If you still have the power to serve static and dynamic content from the same machine (as they in your referenced article do), then I really see no point in that setup.
Maybe it does reduce the Load of Apache, because it doesn't have to do IO to the disk, but it will increase the Load of Lighttpd on the same machine and thus reducing the available load to apache ...
Maybe Lighttpd IO access is lighter, than that of Apache 1.3, but why not just switch to Apache 2 or Lighttpd completely? And if the performance really start to suck, host the static files on another machine (media.yourdomain.com).
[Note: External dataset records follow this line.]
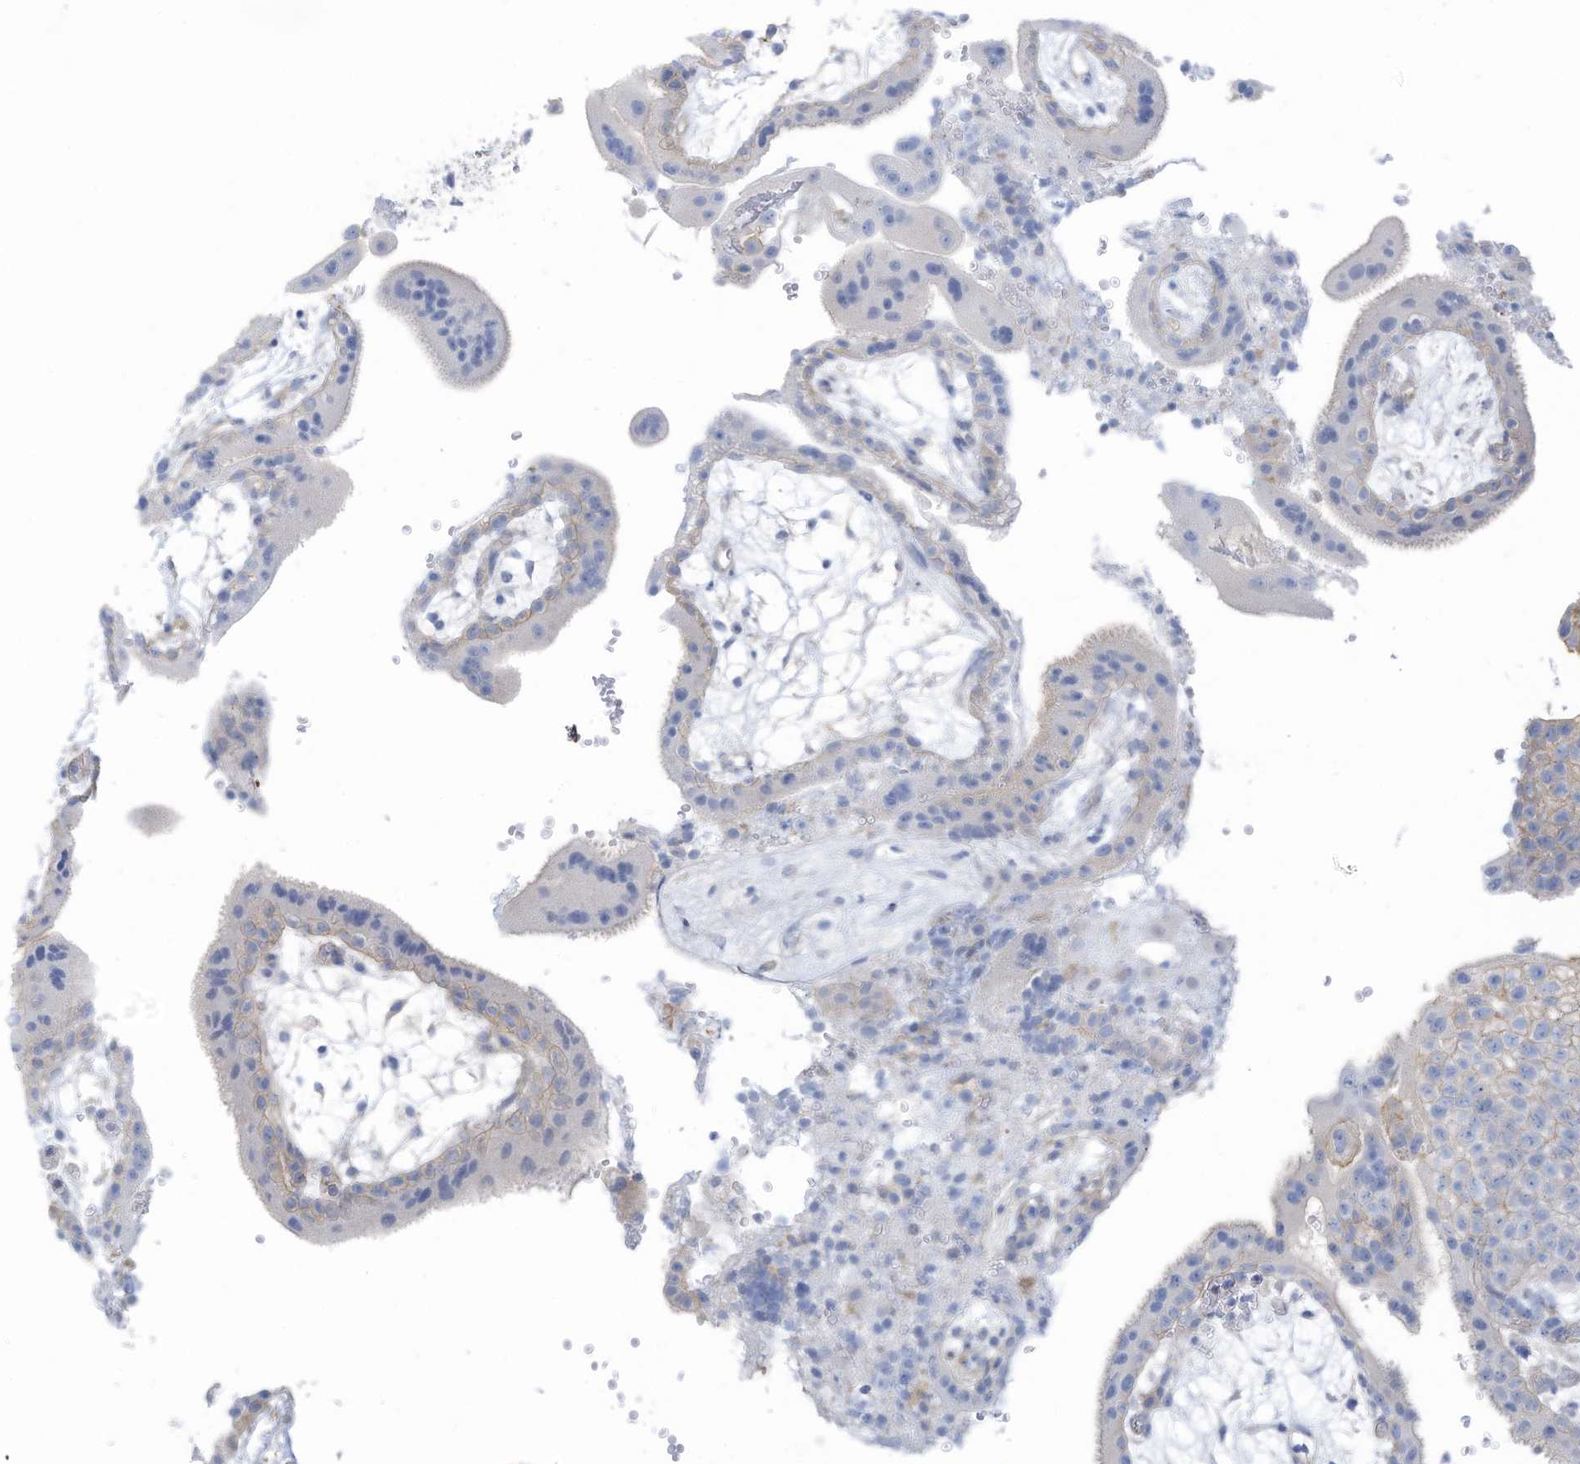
{"staining": {"intensity": "weak", "quantity": "<25%", "location": "cytoplasmic/membranous"}, "tissue": "placenta", "cell_type": "Trophoblastic cells", "image_type": "normal", "snomed": [{"axis": "morphology", "description": "Normal tissue, NOS"}, {"axis": "topography", "description": "Placenta"}], "caption": "Trophoblastic cells are negative for protein expression in unremarkable human placenta. (Brightfield microscopy of DAB immunohistochemistry (IHC) at high magnification).", "gene": "ZNF846", "patient": {"sex": "female", "age": 18}}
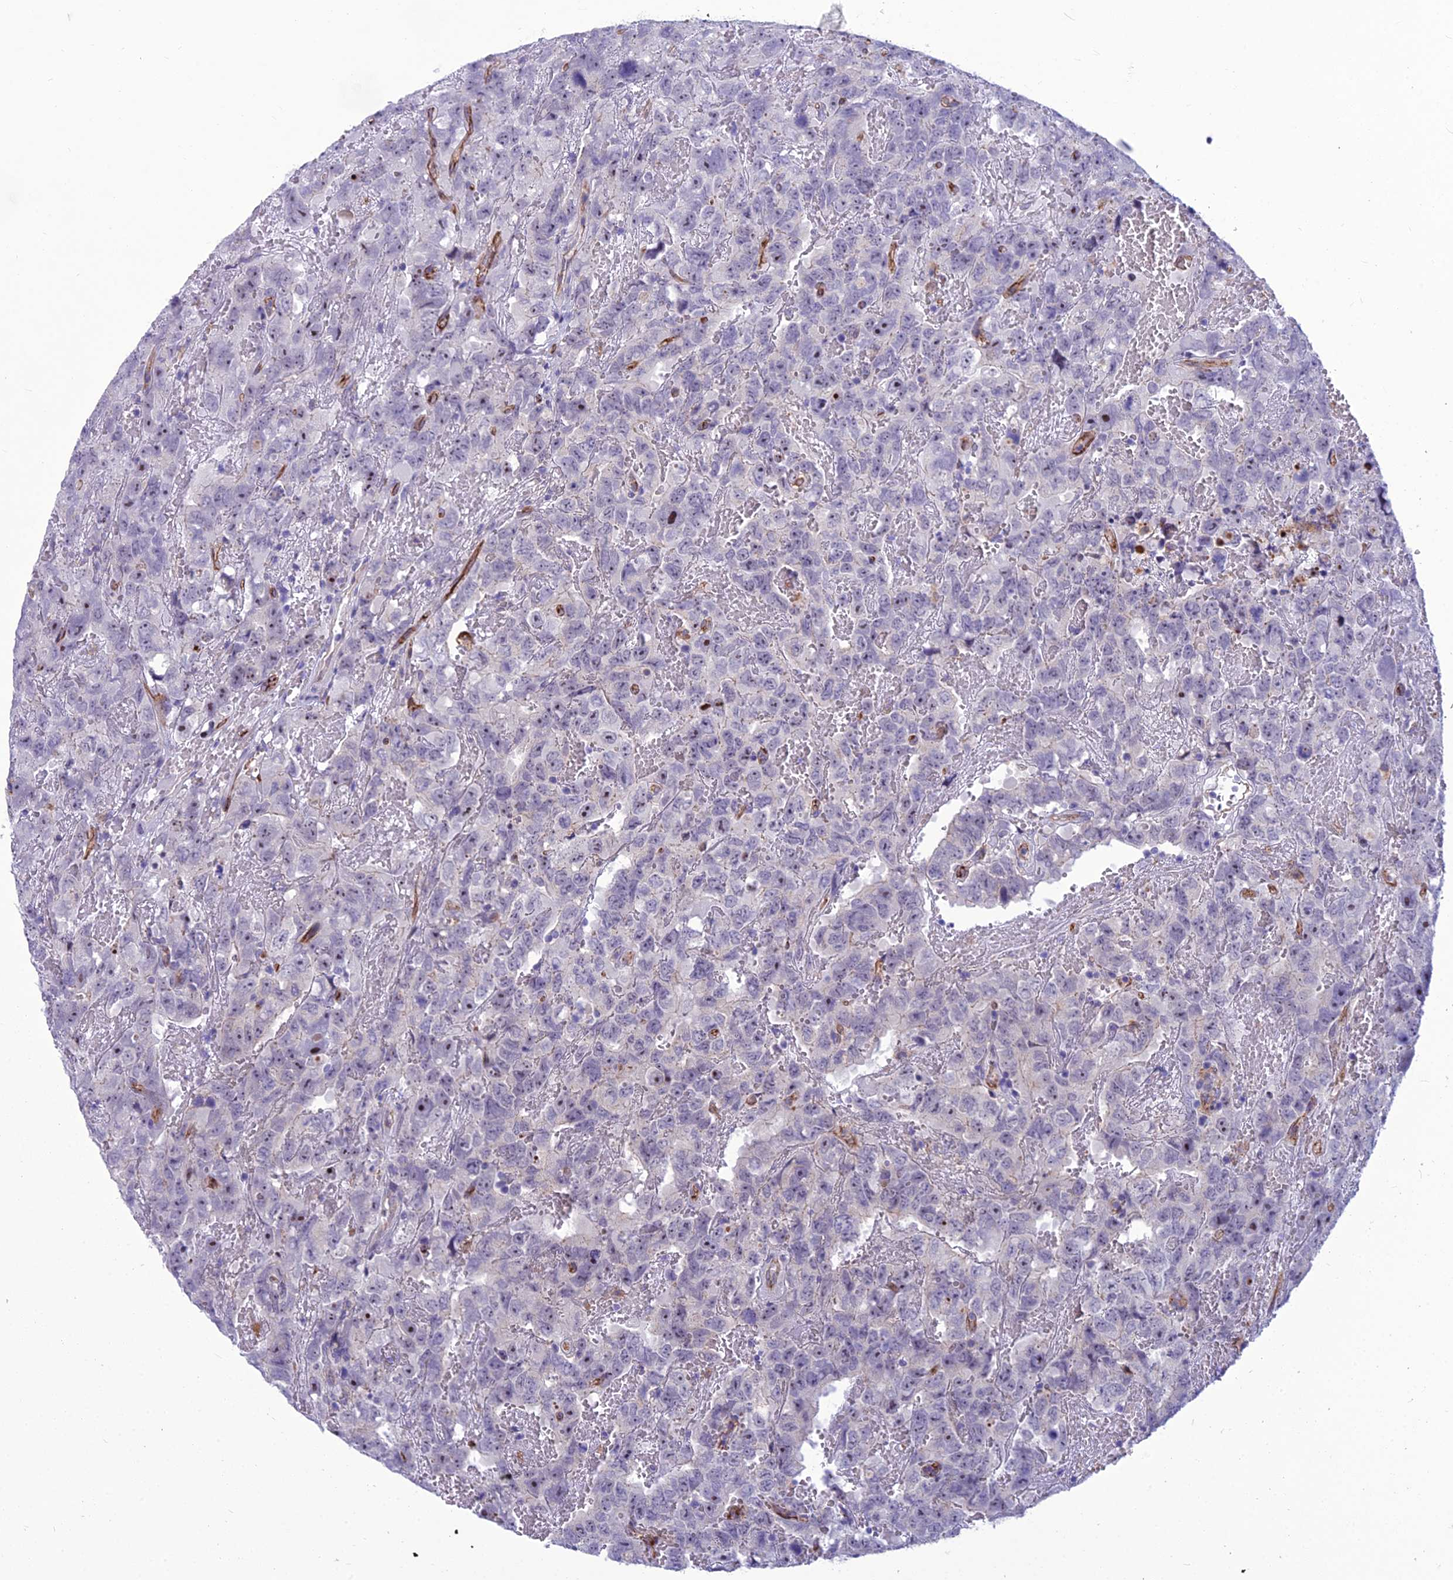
{"staining": {"intensity": "negative", "quantity": "none", "location": "none"}, "tissue": "testis cancer", "cell_type": "Tumor cells", "image_type": "cancer", "snomed": [{"axis": "morphology", "description": "Carcinoma, Embryonal, NOS"}, {"axis": "topography", "description": "Testis"}], "caption": "Testis cancer was stained to show a protein in brown. There is no significant expression in tumor cells.", "gene": "BBS7", "patient": {"sex": "male", "age": 45}}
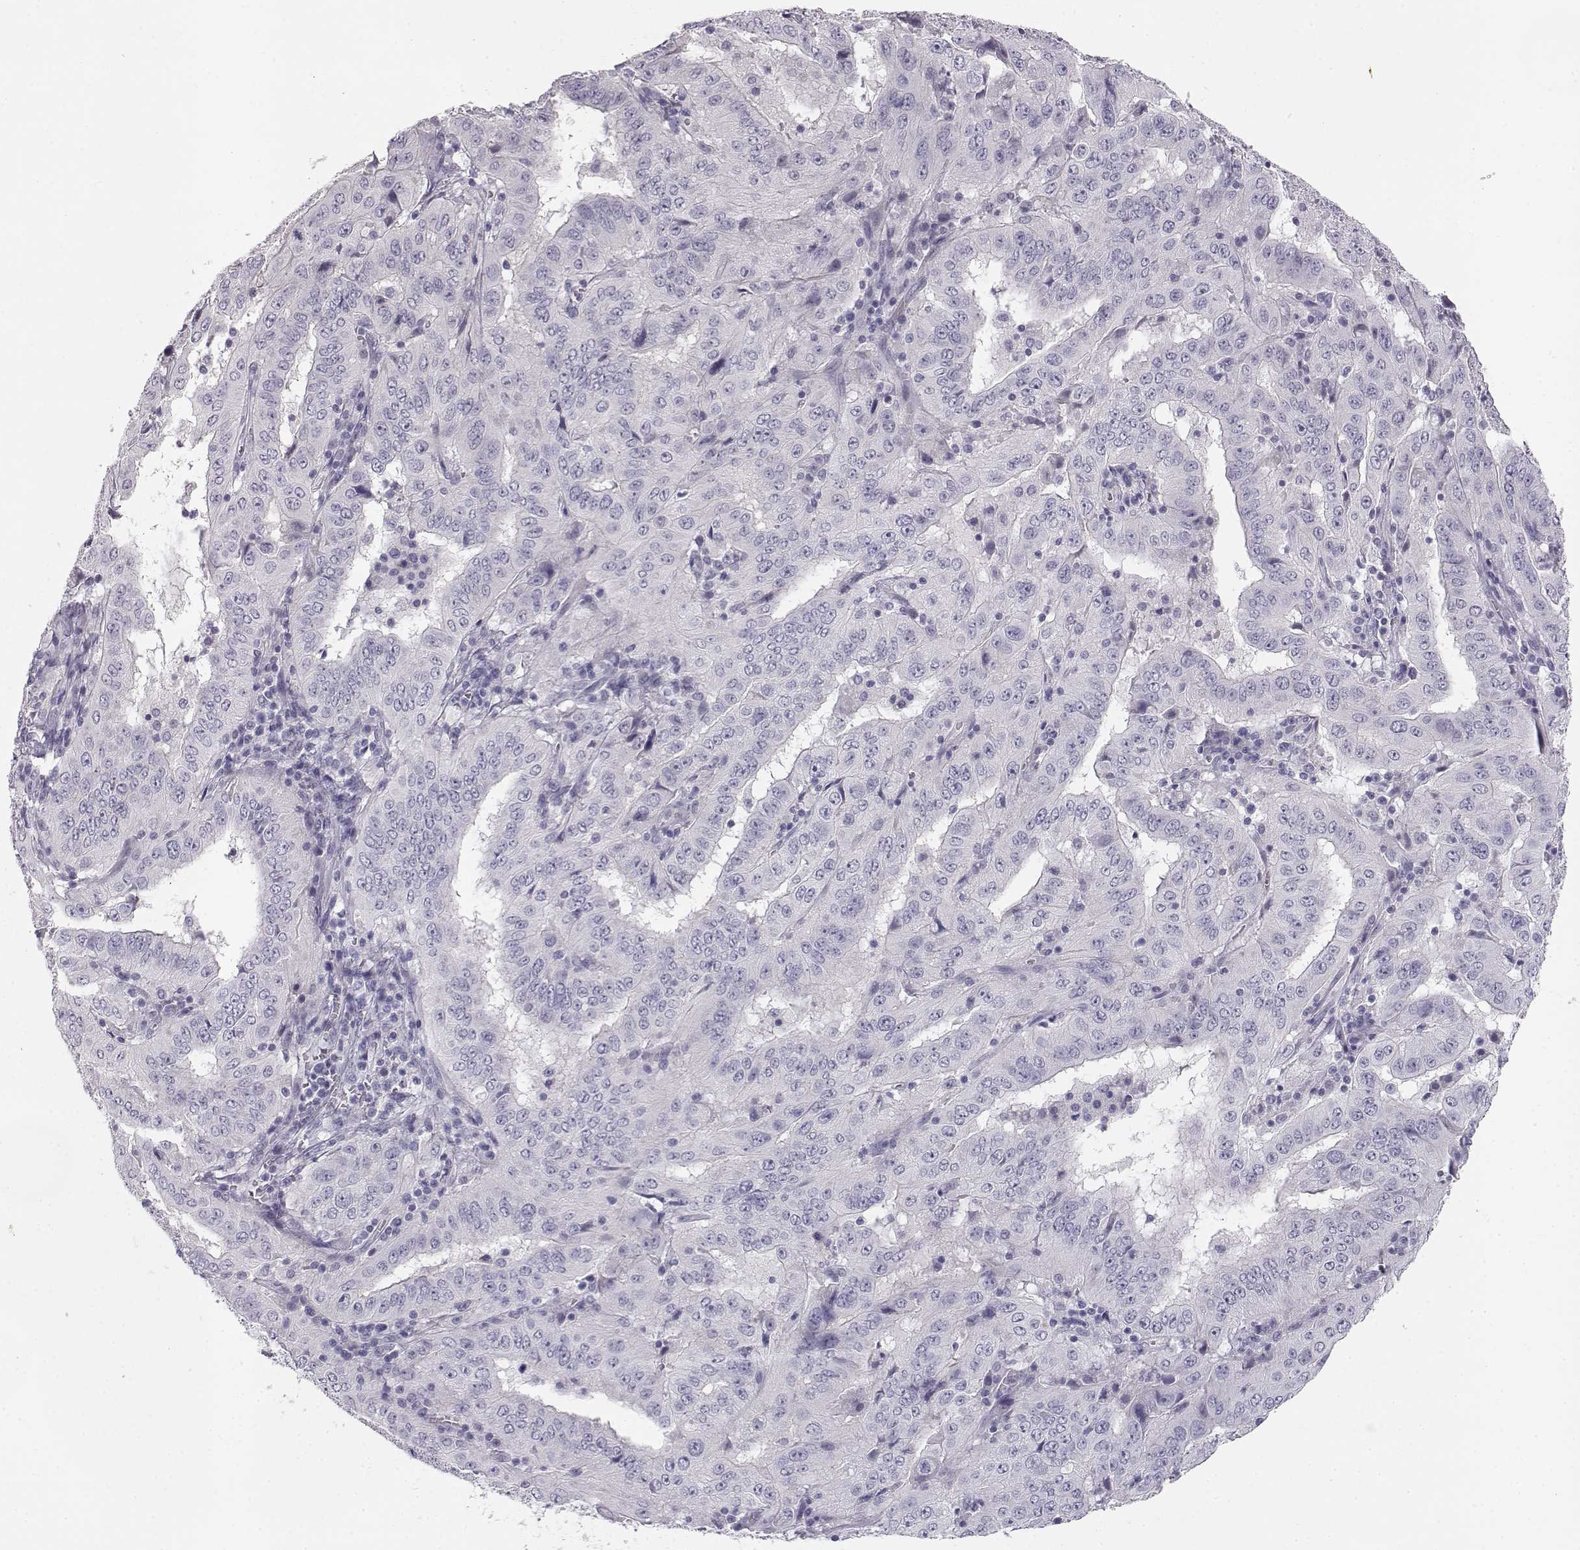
{"staining": {"intensity": "negative", "quantity": "none", "location": "none"}, "tissue": "pancreatic cancer", "cell_type": "Tumor cells", "image_type": "cancer", "snomed": [{"axis": "morphology", "description": "Adenocarcinoma, NOS"}, {"axis": "topography", "description": "Pancreas"}], "caption": "Immunohistochemistry of human pancreatic adenocarcinoma displays no expression in tumor cells.", "gene": "MYCBPAP", "patient": {"sex": "male", "age": 63}}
I small introduction to how you can make a performant setup is found here:
Deploying Django -> scroll to Scaling some page before the end
I don't know much about internal workings of Apache, but one explanation I've seen is about memory pressure. In short, Apache tries to balance the memory it uses for caching and for dynamic pages; but usually ends up with too much cache and too little for apps. If you separate them to different processes, each one will optimize for the kind of load.
Currently, what I'm doing is using nginx as front end. It's really fast and light, and specifically designed as a frontend proxy; but also serves static files. In fact, since it can also call FastCGI processes, you could get rid of Apache and still get the benefits of split file/app processes. (and there's some extra memcached magic that looks absolutely genius)
(Yes, lighttpd can also be used as frontend to Apache and/or FastCGI)
You don't have an Apache process spawned for each request - static files (images and the like) are fetched directly by lighttpd.
Use Apache MPM Worker fastcgi this will lower you server memory usage. MPM worker serves static content better then Prefork and is nearly on par with lighttpd when it comes to static content.